NODE_OPTIONS without node

I was using storybook and found it had grown so large that its node process would run out of memory before it could start. The downside was that the storybook command did not accept node arguments, like --max_old_space_size=4096

Starting with node 8, node will look for options in an environment variable named NODE_OPTIONS to be interpreted as if they had been specified on the command line before the actual command line (so they can be overridden).
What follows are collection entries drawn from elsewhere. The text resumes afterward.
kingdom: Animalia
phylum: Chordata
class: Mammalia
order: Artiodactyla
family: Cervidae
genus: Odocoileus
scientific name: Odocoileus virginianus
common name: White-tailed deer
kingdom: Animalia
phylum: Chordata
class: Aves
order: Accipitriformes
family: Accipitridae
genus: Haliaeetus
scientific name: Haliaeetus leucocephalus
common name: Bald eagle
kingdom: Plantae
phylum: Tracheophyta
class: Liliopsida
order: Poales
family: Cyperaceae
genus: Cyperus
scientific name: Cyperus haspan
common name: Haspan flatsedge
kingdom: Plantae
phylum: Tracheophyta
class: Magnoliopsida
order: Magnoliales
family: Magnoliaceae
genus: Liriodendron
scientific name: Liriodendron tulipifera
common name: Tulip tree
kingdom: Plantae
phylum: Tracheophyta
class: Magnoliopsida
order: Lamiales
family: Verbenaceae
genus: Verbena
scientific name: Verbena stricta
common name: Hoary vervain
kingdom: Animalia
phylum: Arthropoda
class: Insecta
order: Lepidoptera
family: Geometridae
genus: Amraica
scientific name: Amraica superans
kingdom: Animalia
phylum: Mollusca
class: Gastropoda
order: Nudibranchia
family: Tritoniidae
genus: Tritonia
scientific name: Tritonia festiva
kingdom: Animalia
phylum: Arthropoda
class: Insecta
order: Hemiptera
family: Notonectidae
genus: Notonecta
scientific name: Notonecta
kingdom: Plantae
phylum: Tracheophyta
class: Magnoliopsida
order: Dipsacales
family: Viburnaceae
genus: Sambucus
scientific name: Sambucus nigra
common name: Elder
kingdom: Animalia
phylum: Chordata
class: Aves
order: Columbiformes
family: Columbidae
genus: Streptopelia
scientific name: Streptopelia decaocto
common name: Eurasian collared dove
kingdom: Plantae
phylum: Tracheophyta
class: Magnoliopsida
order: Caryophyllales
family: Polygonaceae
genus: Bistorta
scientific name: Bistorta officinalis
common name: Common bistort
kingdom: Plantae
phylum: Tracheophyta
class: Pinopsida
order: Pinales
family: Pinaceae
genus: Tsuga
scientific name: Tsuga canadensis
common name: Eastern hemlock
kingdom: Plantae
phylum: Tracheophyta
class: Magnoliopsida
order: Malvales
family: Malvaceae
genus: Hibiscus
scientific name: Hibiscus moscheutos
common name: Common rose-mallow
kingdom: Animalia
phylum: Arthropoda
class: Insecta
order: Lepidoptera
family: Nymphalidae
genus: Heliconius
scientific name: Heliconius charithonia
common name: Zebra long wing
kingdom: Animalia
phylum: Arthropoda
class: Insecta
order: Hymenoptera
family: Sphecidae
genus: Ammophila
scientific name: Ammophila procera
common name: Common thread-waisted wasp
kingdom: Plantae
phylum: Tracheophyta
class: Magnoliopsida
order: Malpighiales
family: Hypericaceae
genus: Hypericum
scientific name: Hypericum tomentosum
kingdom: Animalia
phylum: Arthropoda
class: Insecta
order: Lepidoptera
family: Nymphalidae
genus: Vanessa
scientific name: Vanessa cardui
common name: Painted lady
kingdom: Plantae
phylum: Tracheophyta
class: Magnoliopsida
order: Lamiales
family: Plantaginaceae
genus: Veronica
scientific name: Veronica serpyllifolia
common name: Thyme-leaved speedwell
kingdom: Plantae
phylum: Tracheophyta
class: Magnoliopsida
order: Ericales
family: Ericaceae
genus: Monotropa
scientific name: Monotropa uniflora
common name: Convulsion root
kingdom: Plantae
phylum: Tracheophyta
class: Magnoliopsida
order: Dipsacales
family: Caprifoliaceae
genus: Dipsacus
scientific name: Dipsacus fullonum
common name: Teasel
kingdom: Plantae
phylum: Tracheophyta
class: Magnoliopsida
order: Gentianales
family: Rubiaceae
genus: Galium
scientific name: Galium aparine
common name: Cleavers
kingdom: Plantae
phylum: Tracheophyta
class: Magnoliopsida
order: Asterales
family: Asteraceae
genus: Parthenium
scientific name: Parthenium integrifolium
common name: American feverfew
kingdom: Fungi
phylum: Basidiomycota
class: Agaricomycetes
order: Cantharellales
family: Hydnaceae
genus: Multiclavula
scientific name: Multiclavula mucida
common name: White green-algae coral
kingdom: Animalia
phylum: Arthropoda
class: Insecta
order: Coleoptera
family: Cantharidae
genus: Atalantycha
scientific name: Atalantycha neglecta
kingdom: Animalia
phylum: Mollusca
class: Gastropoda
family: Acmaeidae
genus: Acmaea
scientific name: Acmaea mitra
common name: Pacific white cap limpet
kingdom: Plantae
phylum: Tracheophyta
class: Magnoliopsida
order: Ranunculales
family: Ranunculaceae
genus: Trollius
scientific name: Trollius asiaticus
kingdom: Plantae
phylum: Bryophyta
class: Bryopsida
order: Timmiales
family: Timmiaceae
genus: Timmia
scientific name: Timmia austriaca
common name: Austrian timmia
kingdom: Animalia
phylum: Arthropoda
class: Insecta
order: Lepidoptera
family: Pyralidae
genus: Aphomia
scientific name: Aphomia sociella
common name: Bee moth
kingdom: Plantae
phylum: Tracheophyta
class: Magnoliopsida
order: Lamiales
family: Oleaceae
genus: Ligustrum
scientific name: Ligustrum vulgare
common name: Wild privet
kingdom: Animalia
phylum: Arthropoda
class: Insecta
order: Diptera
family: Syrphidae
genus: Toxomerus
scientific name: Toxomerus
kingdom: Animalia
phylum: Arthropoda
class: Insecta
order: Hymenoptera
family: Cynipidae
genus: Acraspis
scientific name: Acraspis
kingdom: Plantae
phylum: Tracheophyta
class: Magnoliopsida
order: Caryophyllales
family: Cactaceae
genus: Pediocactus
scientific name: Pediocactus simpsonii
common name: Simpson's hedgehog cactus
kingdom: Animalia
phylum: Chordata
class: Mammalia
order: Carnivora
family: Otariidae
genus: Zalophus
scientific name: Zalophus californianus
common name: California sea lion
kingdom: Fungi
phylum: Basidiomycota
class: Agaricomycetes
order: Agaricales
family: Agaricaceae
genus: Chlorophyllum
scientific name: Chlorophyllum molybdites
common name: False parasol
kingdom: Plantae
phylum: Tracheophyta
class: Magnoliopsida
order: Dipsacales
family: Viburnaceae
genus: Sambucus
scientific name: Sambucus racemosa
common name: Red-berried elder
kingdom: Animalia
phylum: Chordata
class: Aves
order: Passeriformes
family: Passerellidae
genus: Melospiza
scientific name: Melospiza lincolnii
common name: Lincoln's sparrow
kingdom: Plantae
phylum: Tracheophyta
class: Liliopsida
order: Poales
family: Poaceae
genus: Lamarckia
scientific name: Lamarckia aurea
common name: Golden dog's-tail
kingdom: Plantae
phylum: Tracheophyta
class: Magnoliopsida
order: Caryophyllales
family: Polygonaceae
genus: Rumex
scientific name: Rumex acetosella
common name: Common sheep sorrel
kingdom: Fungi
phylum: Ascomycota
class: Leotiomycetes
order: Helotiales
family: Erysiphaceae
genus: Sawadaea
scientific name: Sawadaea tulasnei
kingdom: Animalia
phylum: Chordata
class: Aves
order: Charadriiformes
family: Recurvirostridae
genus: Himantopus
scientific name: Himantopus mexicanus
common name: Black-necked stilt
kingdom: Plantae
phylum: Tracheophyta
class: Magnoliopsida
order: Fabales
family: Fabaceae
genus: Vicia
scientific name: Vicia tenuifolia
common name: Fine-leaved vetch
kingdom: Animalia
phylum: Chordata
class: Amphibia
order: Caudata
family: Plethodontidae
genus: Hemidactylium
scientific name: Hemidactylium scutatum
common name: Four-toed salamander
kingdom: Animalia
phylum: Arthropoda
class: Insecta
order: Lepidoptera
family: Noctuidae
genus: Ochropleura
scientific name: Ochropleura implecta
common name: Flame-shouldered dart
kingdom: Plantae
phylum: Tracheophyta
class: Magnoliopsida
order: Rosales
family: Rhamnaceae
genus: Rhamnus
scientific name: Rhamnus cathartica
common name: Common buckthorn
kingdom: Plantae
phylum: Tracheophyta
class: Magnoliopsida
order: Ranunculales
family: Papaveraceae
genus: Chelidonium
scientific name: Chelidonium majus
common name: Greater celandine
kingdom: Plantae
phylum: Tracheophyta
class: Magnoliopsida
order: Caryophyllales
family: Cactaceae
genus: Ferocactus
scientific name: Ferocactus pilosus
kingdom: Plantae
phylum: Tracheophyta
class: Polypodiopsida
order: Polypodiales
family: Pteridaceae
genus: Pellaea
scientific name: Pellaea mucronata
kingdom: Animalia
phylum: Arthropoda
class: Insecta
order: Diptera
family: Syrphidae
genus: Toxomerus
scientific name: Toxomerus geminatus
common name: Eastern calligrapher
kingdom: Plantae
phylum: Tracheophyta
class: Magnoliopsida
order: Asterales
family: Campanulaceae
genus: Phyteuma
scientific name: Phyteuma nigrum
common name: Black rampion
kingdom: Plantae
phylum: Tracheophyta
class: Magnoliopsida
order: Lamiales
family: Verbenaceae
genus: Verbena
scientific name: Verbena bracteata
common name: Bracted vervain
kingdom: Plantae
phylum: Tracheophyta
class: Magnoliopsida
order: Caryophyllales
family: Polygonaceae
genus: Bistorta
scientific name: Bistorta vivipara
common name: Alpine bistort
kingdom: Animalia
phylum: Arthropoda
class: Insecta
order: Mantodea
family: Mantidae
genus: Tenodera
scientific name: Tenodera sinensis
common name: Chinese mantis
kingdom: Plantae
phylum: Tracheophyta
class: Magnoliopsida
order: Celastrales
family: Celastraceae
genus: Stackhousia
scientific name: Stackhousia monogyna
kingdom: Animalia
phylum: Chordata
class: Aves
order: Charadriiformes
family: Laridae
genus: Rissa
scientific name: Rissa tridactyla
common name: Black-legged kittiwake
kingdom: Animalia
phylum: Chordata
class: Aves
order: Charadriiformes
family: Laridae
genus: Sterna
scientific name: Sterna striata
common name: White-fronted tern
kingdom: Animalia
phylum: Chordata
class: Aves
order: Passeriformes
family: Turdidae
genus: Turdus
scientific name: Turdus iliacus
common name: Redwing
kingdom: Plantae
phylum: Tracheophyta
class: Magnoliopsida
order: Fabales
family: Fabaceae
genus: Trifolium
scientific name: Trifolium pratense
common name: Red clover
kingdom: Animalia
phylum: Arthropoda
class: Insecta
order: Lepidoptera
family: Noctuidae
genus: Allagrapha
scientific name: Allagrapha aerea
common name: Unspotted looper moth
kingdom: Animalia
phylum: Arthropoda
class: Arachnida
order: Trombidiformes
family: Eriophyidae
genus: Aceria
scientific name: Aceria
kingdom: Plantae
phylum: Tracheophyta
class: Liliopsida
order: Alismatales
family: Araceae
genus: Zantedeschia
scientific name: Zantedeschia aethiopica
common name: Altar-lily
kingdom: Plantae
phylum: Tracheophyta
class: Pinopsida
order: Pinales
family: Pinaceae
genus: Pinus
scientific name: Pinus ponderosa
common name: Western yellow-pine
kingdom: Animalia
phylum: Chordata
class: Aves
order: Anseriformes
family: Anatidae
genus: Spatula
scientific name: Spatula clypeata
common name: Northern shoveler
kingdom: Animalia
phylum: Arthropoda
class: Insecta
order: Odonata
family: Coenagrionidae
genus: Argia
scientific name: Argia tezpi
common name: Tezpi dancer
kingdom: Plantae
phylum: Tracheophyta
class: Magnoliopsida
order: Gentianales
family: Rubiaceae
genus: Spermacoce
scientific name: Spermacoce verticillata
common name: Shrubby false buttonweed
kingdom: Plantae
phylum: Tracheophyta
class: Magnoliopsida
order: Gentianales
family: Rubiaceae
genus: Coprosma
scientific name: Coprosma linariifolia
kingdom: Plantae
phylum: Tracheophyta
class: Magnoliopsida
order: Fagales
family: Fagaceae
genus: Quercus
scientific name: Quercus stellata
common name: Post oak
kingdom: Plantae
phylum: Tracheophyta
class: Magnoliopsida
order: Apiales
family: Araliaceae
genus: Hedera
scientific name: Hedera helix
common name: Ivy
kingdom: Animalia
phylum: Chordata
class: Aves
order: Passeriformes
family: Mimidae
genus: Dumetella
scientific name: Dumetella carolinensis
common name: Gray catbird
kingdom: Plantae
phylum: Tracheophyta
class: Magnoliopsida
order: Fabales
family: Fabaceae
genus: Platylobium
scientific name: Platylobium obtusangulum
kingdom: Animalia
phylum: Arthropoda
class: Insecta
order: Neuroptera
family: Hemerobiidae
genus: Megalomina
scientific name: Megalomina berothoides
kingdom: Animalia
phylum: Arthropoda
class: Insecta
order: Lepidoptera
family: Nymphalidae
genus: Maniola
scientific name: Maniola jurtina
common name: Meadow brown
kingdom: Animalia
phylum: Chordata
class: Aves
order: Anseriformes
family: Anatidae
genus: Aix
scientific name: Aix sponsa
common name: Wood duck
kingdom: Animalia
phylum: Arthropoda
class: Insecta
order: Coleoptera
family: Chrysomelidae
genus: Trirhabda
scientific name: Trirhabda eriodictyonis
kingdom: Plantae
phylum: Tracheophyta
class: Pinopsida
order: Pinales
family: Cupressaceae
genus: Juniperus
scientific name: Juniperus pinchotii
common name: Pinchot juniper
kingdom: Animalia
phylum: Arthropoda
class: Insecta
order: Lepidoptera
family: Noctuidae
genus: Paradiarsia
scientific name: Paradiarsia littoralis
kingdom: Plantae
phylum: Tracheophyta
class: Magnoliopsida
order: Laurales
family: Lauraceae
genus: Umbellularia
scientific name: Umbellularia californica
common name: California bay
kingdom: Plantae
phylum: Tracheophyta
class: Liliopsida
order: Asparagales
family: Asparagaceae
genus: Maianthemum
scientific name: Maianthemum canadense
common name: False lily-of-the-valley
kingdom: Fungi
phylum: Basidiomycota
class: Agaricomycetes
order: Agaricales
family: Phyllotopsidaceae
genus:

Example to give storybook more memory:

NODE_OPTIONS=--max_old_space_size=4096 storybook start

*References:
https://storybook.js.org
https://nodejs.org/dist/latest-v8.x/docs/api/cli.html#cli_node_options_options

🆙 Update macOS from cli

Opening the App Store and navigating to the update tab and clicking and confirming the update buttons is just too many steps for me.

macOS has a cli to the software update process:

$ /usr/sbin/softwareupdate

With some fancy arguments I can update everything in one command:

$ sudo softwareupdate -ia

the -ia flag means install all the available updates.